New Tools for Farming in the Circular Economy
Policy-makers and stakeholders gathered in the European Parliament to discuss the recently updated Fertilisers Regulation underlining that the creation of a single market is crucial in order to provide businesses and farmers with the variety of tools needed to achieve a circular economy.
Jan Huitema MEP chaired on the 26th of May the conference entitled “New Tools for Farming in the Circular Economy: Creating a Single Market for the Fertilising Products that Farmers Need?” drawing attention to the need for policies that foster innovation and investment for farmers. It was emphasised that the European Parliament welcomes the updated Regulation and look forward to discussing the dossier.

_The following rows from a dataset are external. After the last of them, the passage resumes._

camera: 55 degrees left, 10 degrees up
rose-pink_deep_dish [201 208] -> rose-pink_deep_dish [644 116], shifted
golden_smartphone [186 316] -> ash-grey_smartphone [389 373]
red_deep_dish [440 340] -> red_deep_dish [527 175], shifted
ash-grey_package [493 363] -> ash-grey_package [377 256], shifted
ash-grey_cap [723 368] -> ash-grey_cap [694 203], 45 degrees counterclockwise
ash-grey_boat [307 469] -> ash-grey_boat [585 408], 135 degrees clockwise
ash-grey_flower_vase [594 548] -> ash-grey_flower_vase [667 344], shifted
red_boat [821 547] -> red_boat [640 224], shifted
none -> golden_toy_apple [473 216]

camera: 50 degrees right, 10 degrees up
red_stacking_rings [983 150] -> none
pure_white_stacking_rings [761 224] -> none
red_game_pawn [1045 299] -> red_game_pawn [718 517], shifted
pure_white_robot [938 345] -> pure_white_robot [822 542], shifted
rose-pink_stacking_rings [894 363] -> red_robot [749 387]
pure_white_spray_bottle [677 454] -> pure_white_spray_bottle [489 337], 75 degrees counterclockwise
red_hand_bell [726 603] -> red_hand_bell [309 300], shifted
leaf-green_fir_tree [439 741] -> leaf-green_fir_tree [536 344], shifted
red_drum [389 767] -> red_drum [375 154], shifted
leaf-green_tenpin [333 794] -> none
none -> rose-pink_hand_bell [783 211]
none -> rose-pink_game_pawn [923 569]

Eric Liégeois from the European Commission outlined that the Fertilisers Regulation proposal aims to make fertilisers more sustainable by ensuring cleaner primary raw materials, and ensuring strict recovery rules for secondary raw materials enabling them to substitute safely primary materials. He underlined the need for collaboration between research, economic operators and regulators to enlarge the toolbox and populate more sustainable fertilising practices that farmers need. The Regulation was also welcomed by the Dutch Presidency, which highlighted its importance but also the challenges that lay ahead. It was pointed out that “the devil is in the details” underlining that there are many questions to be tackled such as contamination and harmonisation in order to reach a consensus among all Member States.
Paul Mullins, Vice-President of the European Biostimulants Industry Council, explained that “biostimulants aim to stimulate plant processes to use nutrients more efficiently and make plants more vigorous to withstand harsh growing conditions”. The industry is leading globally but it was said that the market for biostimulants is currently fragmented along national lines depriving farmers of access to these tools on equal terms. It was also said that the industry faces increased costs and uncertainty for investment, necessitating an EU regulation to provide a solid foundation for continued leadership and job creation.

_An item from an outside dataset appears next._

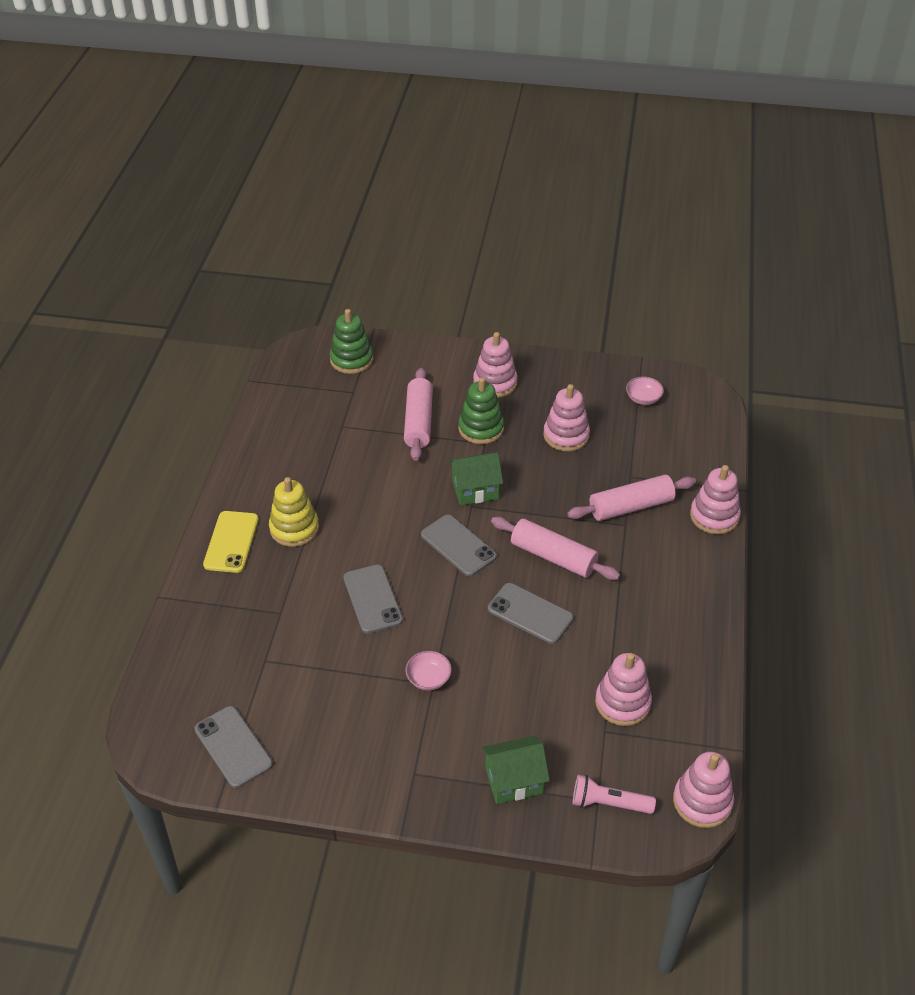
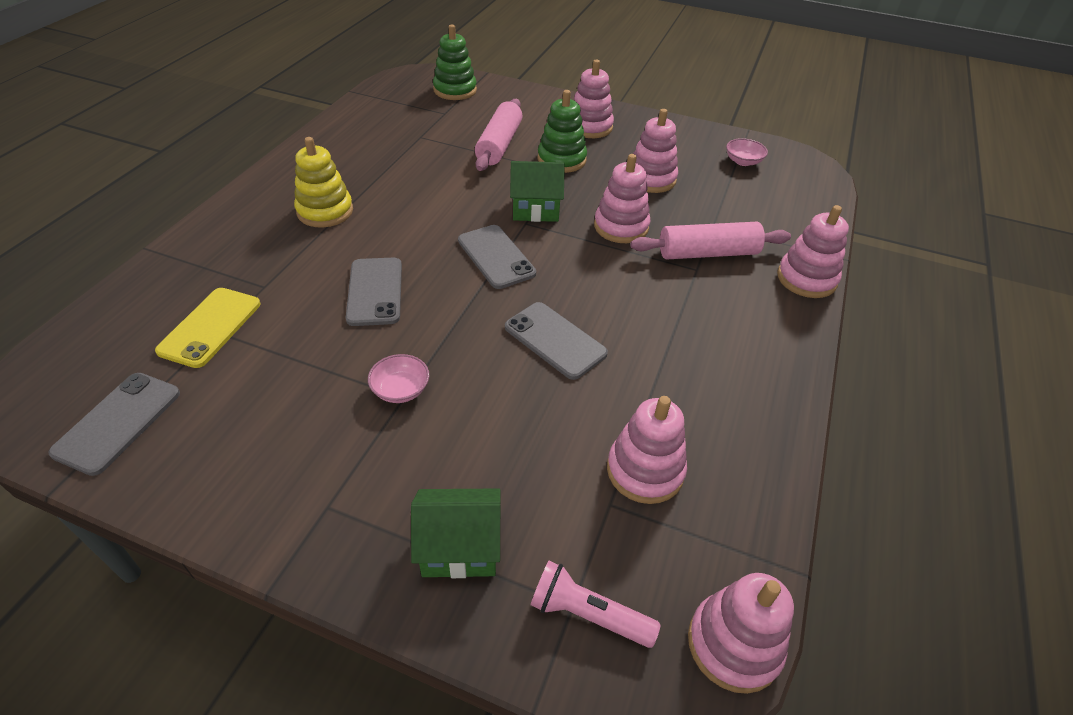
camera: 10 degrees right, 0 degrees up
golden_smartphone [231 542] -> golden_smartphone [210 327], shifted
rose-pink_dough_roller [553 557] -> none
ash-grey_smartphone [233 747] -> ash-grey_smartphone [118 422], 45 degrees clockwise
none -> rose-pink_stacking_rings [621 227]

Claude Alabouvette, Scientific Advisor, AGRENE further highlighted that there is an absence of EU regulation for microorganisms, which limits the use of growth promoters. It was said that microorganisms can help promote growth, increase yields, and help plants resist abiotic stresses. Even though the Regulation intends to create a single market it was underlined that there is still no consensus on microorganisms, which are difficult to classify.
Representing the voice of young farmers Alice Cerutti, Vice-President of the European Council of Young Farmers emphasised that “farmers are in need of tools and knowledge transfer as well as a better understanding of the benefits that can be reaped from using certain types of fertilisers”. It was also stressed that it must be ensured that the fertilisers are safe both for farmers and consumers.
The debate further highlighted the need for transparency, traceability, labelling as well as certifications to ensure reliability. The potential of the Regulation and the pivotal role that innovation plays in agriculture were reiterated throughout the event, highlighting the need for innovation-friendly policies that are future-proofed in order to keep up with the rapid pace of innovation.